* [Available data]:
---

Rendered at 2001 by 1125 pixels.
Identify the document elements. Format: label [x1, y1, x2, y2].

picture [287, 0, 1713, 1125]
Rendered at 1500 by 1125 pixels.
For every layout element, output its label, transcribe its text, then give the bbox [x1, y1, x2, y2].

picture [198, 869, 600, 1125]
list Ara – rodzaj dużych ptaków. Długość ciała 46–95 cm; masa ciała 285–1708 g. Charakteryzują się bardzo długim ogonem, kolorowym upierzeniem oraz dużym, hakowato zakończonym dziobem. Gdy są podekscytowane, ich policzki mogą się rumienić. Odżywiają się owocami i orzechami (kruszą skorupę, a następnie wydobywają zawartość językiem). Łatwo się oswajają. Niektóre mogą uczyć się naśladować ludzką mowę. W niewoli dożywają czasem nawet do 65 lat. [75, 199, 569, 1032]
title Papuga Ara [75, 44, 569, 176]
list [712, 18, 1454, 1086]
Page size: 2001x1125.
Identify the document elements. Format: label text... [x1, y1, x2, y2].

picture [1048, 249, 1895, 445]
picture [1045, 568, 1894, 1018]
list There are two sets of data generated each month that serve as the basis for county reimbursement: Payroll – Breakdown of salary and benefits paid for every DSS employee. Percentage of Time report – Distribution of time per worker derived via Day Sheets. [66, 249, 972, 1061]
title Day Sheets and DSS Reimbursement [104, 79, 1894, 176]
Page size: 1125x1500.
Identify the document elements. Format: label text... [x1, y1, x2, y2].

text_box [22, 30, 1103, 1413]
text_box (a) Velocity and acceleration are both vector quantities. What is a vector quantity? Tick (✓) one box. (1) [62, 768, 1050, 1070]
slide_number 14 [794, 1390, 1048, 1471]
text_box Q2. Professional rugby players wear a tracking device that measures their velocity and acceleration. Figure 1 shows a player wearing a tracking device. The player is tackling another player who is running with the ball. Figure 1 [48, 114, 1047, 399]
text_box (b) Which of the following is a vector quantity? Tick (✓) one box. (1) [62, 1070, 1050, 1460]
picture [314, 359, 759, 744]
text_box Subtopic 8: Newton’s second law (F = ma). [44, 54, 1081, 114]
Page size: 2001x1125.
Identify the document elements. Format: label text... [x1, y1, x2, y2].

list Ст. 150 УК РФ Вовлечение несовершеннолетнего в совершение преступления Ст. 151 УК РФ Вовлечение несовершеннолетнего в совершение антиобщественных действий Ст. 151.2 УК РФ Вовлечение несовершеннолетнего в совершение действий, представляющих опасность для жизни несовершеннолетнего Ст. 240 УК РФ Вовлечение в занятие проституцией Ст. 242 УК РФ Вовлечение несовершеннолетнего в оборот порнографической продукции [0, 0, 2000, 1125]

---

* [Aim of the task]:
Nothing may be left out or altered: reproduce the complete listing.

* [Reply to the exercise]:
Rendered at 2001 by 1125 pixels.
Identify the document elements. Format: label [x1, y1, x2, y2].

picture [287, 0, 1713, 1125]
Rendered at 1500 by 1125 pixels.
For every layout element, output its label, transcribe its text, then give the bbox [x1, y1, x2, y2].

picture [198, 869, 600, 1125]
list Ara – rodzaj dużych ptaków. Długość ciała 46–95 cm; masa ciała 285–1708 g. Charakteryzują się bardzo długim ogonem, kolorowym upierzeniem oraz dużym, hakowato zakończonym dziobem. Gdy są podekscytowane, ich policzki mogą się rumienić. Odżywiają się owocami i orzechami (kruszą skorupę, a następnie wydobywają zawartość językiem). Łatwo się oswajają. Niektóre mogą uczyć się naśladować ludzką mowę. W niewoli dożywają czasem nawet do 65 lat. [75, 199, 569, 1032]
title Papuga Ara [75, 44, 569, 176]
list [712, 18, 1454, 1086]
Page size: 2001x1125.
Identify the document elements. Format: label text... [x1, y1, x2, y2].

picture [1048, 249, 1895, 445]
picture [1045, 568, 1894, 1018]
list There are two sets of data generated each month that serve as the basis for county reimbursement: Payroll – Breakdown of salary and benefits paid for every DSS employee. Percentage of Time report – Distribution of time per worker derived via Day Sheets. [66, 249, 972, 1061]
title Day Sheets and DSS Reimbursement [104, 79, 1894, 176]
Page size: 1125x1500.
Identify the document elements. Format: label text... [x1, y1, x2, y2].

text_box [22, 30, 1103, 1413]
text_box (a) Velocity and acceleration are both vector quantities. What is a vector quantity? Tick (✓) one box. (1) [62, 768, 1050, 1070]
slide_number 14 [794, 1390, 1048, 1471]
text_box Q2. Professional rugby players wear a tracking device that measures their velocity and acceleration. Figure 1 shows a player wearing a tracking device. The player is tackling another player who is running with the ball. Figure 1 [48, 114, 1047, 399]
text_box (b) Which of the following is a vector quantity? Tick (✓) one box. (1) [62, 1070, 1050, 1460]
picture [314, 359, 759, 744]
text_box Subtopic 8: Newton’s second law (F = ma). [44, 54, 1081, 114]
Page size: 2001x1125.
Identify the document elements. Format: label text... [x1, y1, x2, y2].

list Ст. 150 УК РФ Вовлечение несовершеннолетнего в совершение преступления Ст. 151 УК РФ Вовлечение несовершеннолетнего в совершение антиобщественных действий Ст. 151.2 УК РФ Вовлечение несовершеннолетнего в совершение действий, представляющих опасность для жизни несовершеннолетнего Ст. 240 УК РФ Вовлечение в занятие проституцией Ст. 242 УК РФ Вовлечение несовершеннолетнего в оборот порнографической продукции [0, 0, 2000, 1125]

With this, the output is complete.